The piano also sported black and white
when it was whole (look, you can see its ribcage,
the wiry harp inside it, a spread wing).
The young men are playing Laurel and Hardy
(though both are tall, and neither of them is fat,
and one of them is actually a pianist):
they are committing a pianocide.
It wasn’t really much of a piano:
warped and fungoid, grossly out of tune –
facts they have not imparted to the wincing
passers-by, whom you will have to imagine.
You will also have to imagine, if you dare,
the jangling chords of axe-blow, saw-stroke, screeching
timber, wires twanged in a terminal
appassionato.
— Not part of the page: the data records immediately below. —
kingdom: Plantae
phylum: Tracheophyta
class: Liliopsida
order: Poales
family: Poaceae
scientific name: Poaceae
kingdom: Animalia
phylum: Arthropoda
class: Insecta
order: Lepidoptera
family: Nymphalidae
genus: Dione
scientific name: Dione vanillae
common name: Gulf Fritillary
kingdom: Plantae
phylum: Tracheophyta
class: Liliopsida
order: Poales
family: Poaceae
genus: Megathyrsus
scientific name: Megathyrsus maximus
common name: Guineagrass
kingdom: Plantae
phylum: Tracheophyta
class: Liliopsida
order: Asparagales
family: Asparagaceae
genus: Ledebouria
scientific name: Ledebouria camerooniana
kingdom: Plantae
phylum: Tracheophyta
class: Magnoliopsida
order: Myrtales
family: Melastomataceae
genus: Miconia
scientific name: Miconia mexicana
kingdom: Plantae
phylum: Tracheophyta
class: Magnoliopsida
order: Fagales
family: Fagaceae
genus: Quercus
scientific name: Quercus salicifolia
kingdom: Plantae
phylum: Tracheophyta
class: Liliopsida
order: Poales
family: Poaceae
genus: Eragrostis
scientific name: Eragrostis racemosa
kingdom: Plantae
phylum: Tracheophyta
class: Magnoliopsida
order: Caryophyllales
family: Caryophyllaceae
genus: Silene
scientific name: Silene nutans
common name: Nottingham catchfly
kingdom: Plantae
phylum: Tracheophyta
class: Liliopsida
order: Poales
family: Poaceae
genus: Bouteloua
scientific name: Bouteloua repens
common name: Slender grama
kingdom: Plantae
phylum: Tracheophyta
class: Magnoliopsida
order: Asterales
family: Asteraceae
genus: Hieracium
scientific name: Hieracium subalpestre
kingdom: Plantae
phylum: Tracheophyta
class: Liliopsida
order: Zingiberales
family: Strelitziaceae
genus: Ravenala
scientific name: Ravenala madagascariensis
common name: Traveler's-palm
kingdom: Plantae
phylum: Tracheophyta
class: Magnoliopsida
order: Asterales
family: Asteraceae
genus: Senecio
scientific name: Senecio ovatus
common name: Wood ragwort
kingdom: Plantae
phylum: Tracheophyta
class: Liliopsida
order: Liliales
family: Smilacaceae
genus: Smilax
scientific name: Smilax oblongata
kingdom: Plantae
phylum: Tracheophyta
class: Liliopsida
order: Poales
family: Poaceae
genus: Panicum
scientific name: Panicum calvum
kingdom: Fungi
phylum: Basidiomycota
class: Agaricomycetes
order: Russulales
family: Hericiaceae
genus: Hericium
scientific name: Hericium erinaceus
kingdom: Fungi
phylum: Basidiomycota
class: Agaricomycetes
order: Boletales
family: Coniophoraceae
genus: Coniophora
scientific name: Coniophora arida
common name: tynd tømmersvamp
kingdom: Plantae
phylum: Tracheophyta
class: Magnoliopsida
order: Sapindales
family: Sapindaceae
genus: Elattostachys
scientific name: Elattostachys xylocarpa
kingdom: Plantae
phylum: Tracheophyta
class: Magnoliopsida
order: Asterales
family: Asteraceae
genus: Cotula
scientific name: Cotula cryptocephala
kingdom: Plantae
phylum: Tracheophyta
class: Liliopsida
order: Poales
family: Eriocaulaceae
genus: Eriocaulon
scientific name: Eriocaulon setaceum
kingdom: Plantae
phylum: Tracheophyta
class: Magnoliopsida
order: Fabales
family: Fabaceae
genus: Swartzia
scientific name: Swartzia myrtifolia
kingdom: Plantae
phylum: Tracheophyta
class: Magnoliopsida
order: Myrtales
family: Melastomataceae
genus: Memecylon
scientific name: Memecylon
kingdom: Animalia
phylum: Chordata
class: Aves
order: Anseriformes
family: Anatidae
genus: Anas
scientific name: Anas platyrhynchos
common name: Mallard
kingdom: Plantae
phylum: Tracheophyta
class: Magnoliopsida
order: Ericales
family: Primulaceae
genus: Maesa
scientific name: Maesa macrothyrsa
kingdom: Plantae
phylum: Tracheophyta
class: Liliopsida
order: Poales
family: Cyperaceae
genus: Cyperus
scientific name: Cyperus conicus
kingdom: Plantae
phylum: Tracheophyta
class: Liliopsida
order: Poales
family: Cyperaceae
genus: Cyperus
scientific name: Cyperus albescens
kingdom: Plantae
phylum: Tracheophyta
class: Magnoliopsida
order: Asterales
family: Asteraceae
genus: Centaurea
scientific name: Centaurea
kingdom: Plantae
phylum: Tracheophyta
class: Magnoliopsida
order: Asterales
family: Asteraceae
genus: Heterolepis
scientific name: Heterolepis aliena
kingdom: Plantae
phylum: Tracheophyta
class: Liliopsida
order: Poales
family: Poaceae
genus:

This is a silent picture.
Laurel and Hardy will complete their show:
the wires, released from their frame, will thrash and tangle
and be tamed into a ball; the varnished panels
will be sawn stacks of boards and blocks and kindling.
Later the mother will come home for Christmas.
The fire will purr and tinkle in the grate,
a chromatic harmony of tones; and somewhere
there’ll be a muffled sack of snarling keys.